• EXERCISE PROMPT: Return each line from the items below that contains the word "name".

• PROVIDED MATERIAL:
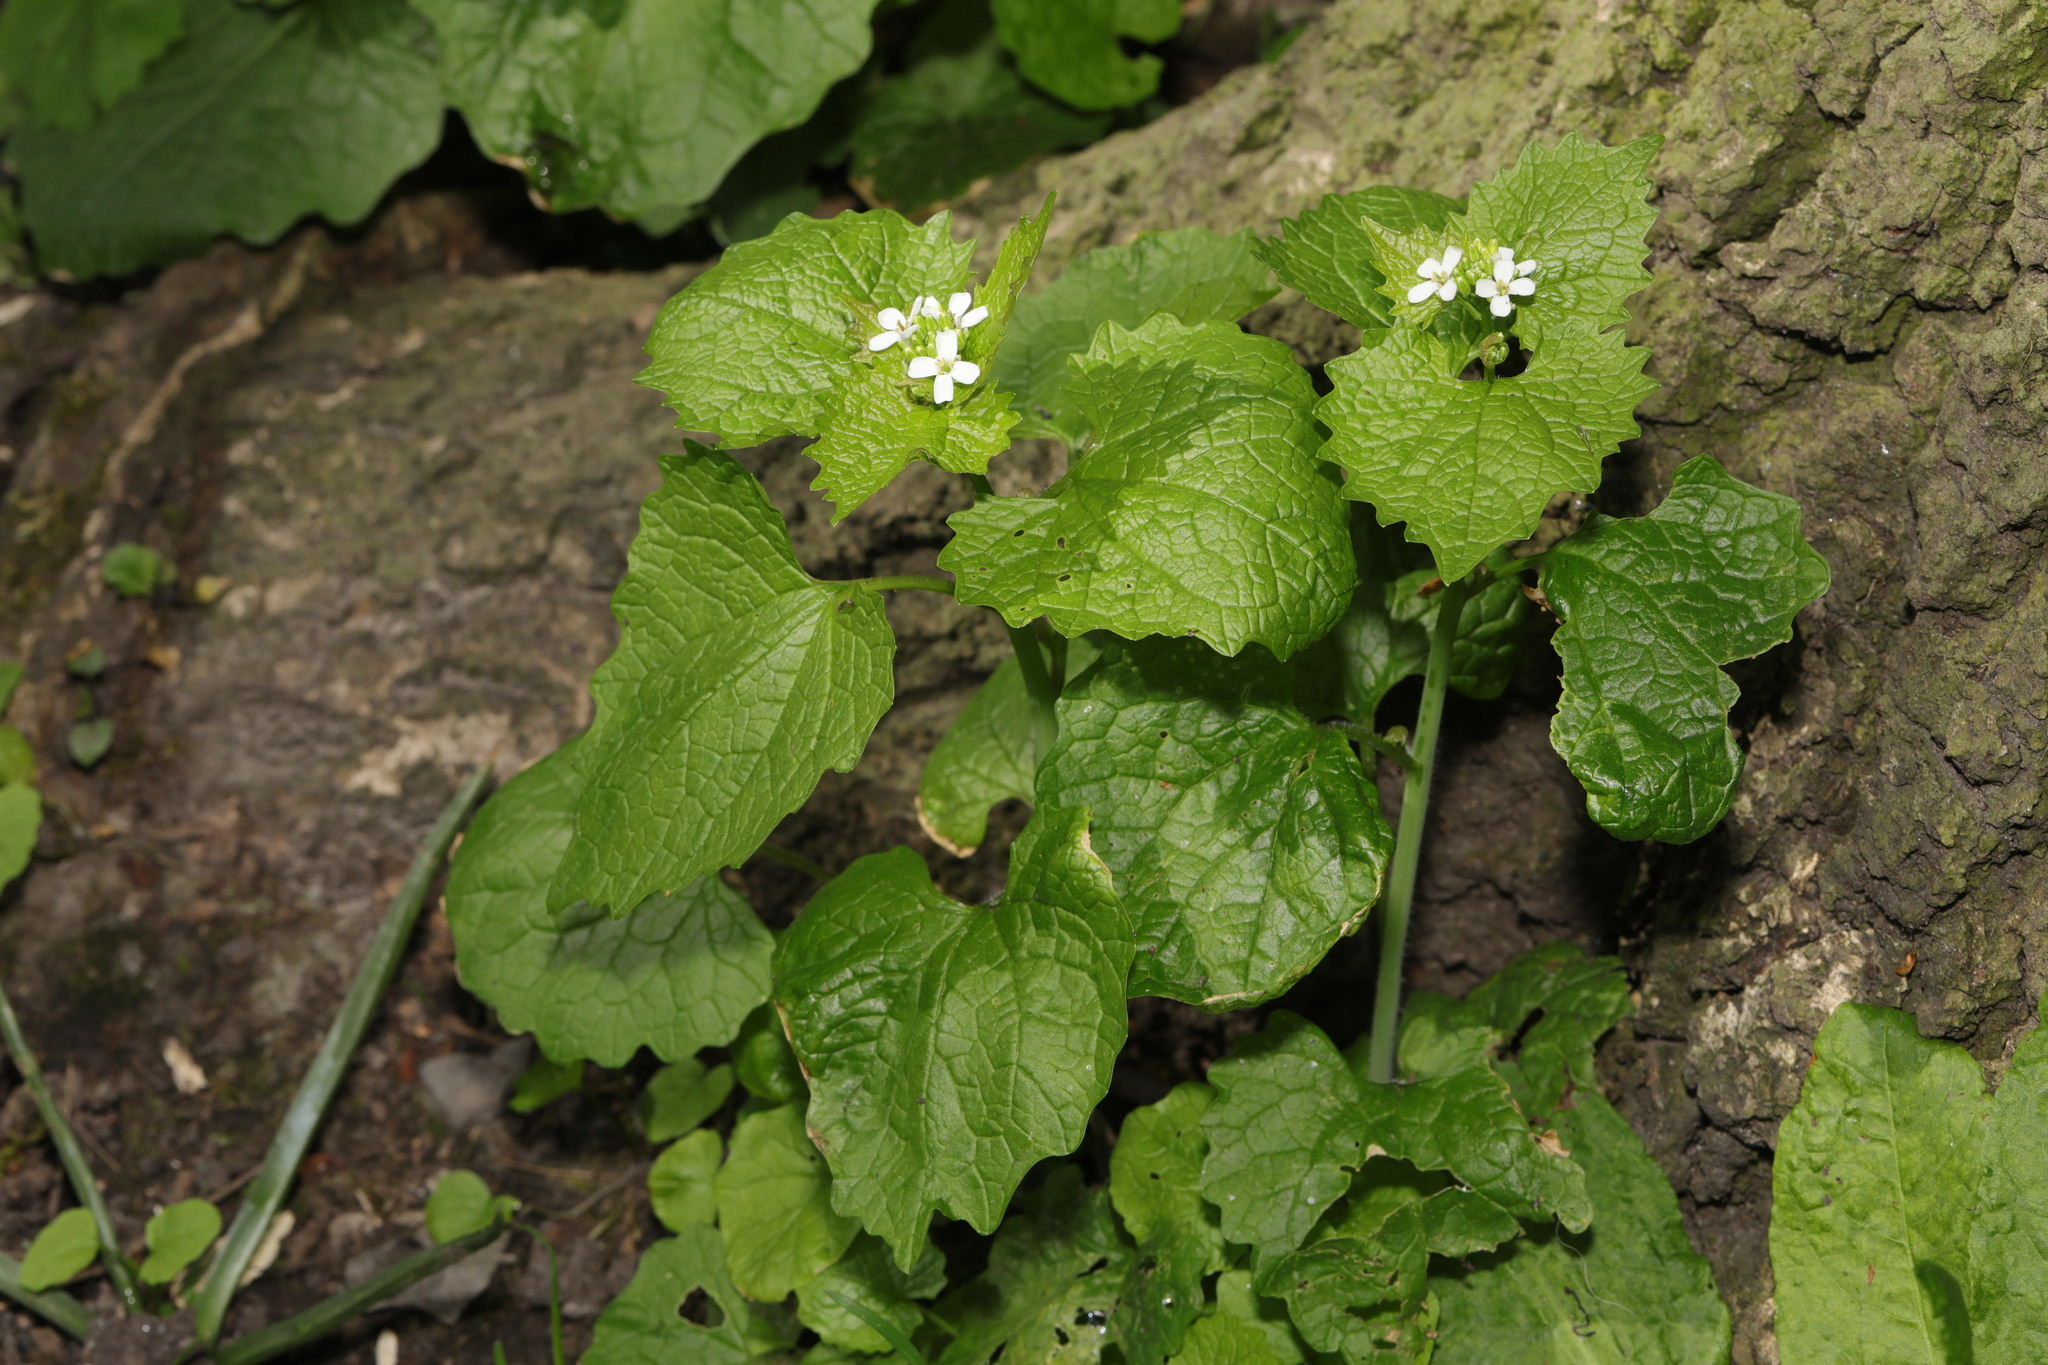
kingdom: Plantae
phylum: Tracheophyta
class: Magnoliopsida
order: Brassicales
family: Brassicaceae
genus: Alliaria
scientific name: Alliaria petiolata
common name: Garlic mustard
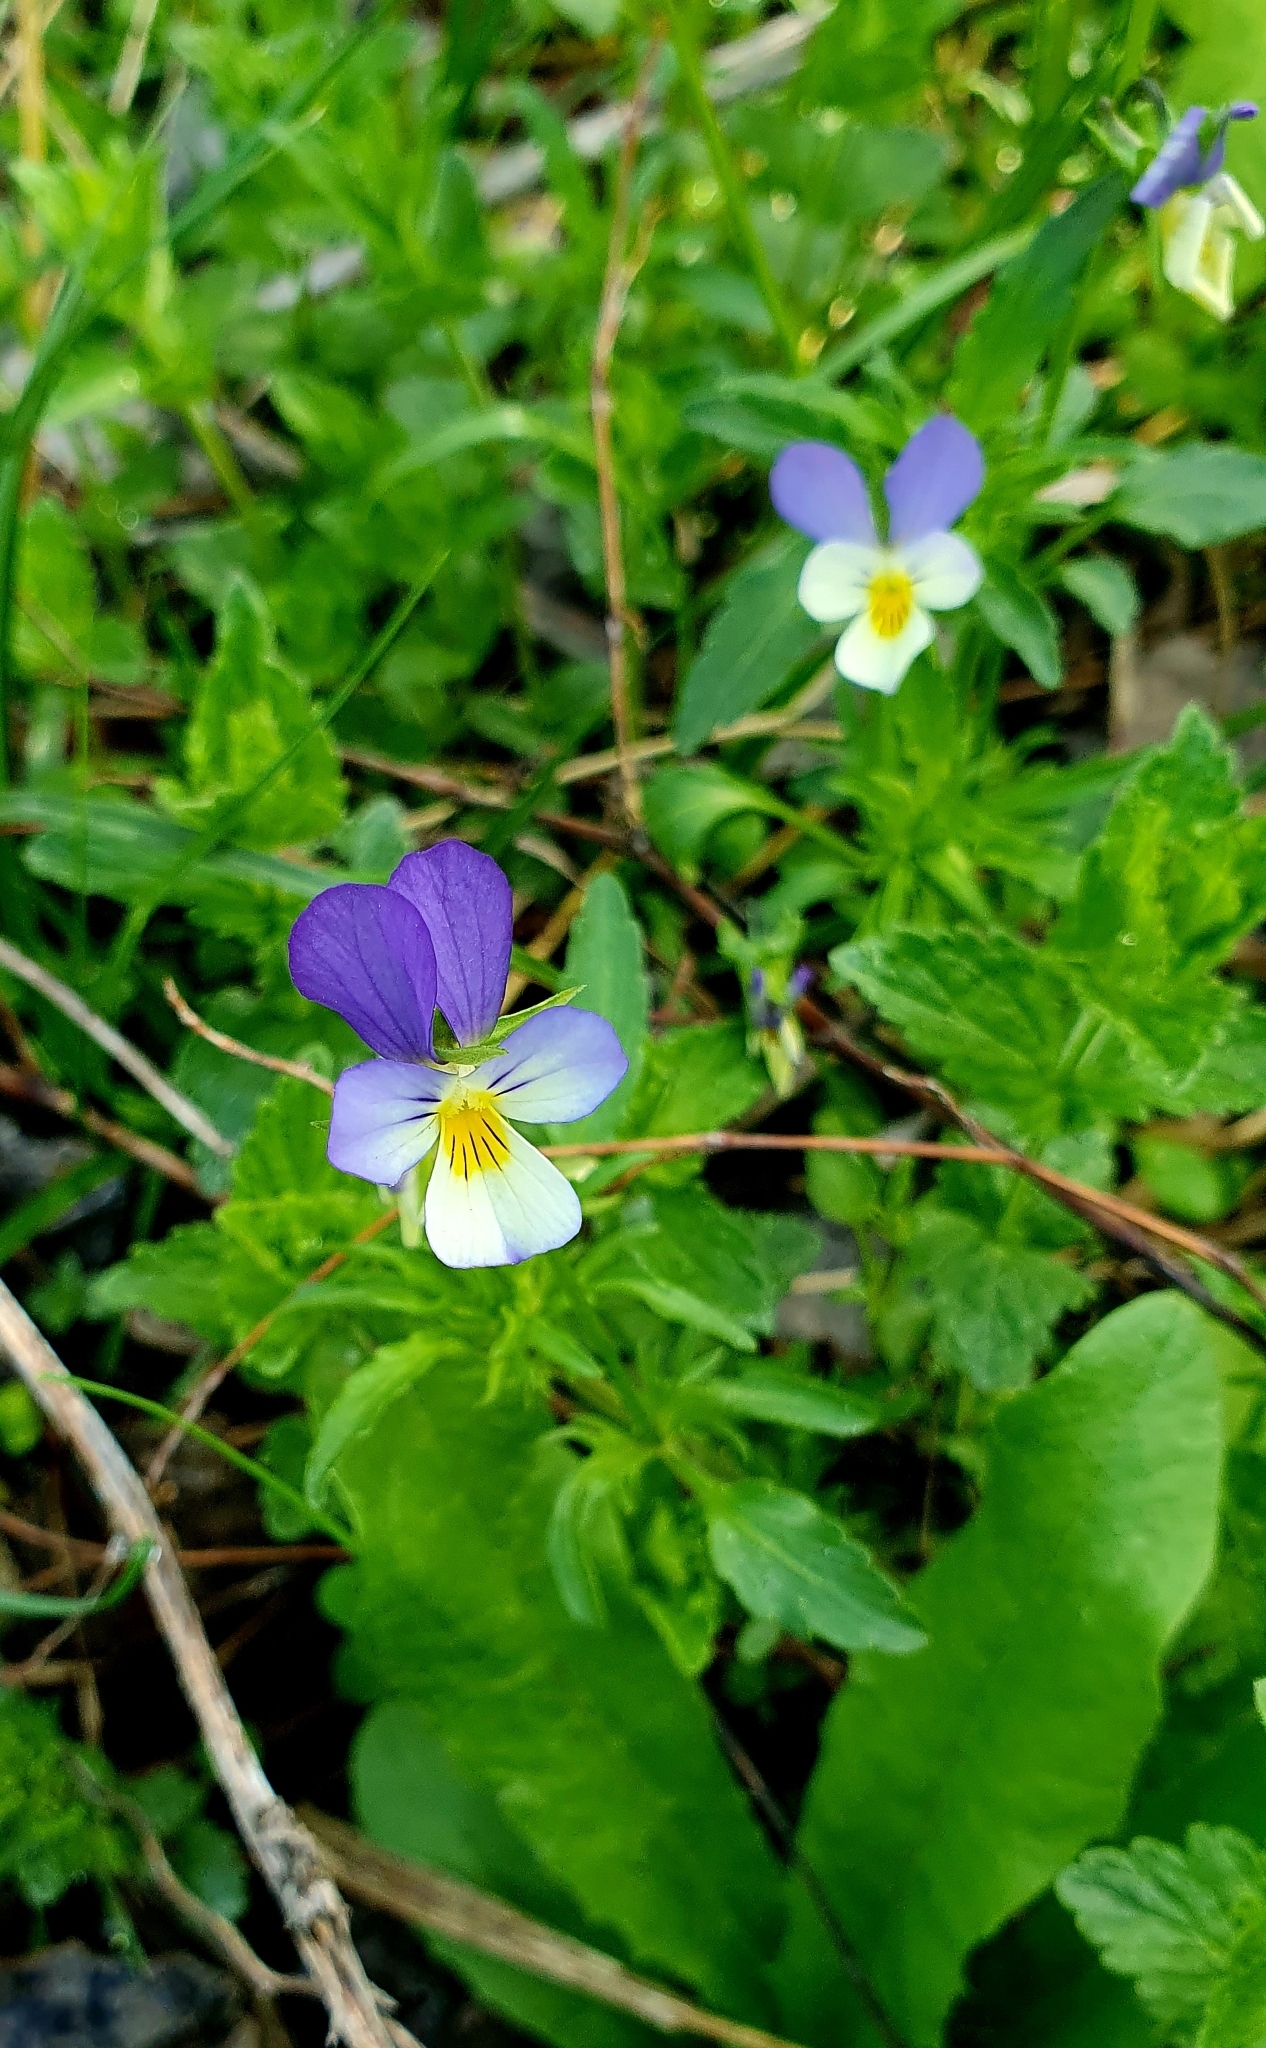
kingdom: Plantae
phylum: Tracheophyta
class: Magnoliopsida
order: Malpighiales
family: Violaceae
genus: Viola
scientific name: Viola tricolor
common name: Pansy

• WRITTEN SOLUTION:
scientific name: Alliaria petiolata
common name: Garlic mustard
scientific name: Viola tricolor
common name: Pansy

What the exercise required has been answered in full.